• _Exercise details_: Convert the material from the line with "Au sommaire du" up to and including the line with "Passend dazu" into a Markdown table with two columns, Row and Line. Row holds the row number, Line holds the line's text, and blank lines are omitted.

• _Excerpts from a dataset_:
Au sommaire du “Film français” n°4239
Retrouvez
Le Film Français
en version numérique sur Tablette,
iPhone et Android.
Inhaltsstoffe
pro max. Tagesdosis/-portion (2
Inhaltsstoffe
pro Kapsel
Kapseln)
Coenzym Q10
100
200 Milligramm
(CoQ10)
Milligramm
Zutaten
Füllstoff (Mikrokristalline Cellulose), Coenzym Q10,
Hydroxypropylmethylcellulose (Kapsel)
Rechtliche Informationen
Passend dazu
...
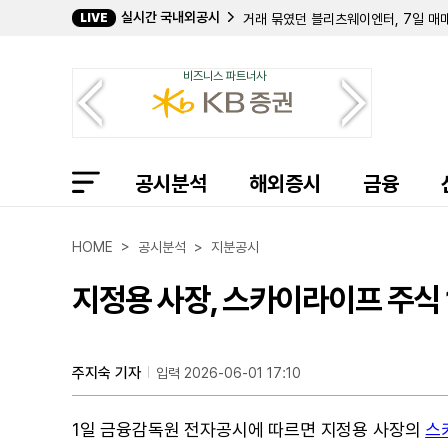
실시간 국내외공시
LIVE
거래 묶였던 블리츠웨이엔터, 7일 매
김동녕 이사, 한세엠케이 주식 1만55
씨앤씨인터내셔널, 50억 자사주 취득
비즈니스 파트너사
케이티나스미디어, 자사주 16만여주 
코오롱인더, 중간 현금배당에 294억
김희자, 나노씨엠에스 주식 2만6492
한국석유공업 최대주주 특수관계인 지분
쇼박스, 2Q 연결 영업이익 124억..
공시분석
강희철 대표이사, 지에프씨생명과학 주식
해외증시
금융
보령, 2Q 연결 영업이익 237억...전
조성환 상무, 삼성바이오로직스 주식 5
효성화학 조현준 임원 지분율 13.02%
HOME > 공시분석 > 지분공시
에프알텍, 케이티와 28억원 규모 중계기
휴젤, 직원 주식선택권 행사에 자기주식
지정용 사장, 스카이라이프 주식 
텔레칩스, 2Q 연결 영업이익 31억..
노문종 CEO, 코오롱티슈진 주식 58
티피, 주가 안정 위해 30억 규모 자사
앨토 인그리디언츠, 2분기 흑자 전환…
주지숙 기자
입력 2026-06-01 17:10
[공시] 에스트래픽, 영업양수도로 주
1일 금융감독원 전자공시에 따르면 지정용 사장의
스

• _Solution for this problem_:
| Row | Line |
|---|---|
| 1 | Au sommaire du “Film français” n°4239 |
| 2 | Retrouvez |
| 3 | Le Film Français |
| 4 | en version numérique sur Tablette, |
| 5 | iPhone et Android. |
| 6 | Inhaltsstoffe |
| 7 | pro max. Tagesdosis/-portion (2 |
| 8 | Inhaltsstoffe |
| 9 | pro Kapsel |
| 10 | Kapseln) |
| 11 | Coenzym Q10 |
| 12 | 100 |
| 13 | 200 Milligramm |
| 14 | (CoQ10) |
| 15 | Milligramm |
| 16 | Zutaten |
| 17 | Füllstoff (Mikrokristalline Cellulose), Coenzym Q10, |
| 18 | Hydroxypropylmethylcellulose (Kapsel) |
| 19 | Rechtliche Informationen |
| 20 | Passend dazu |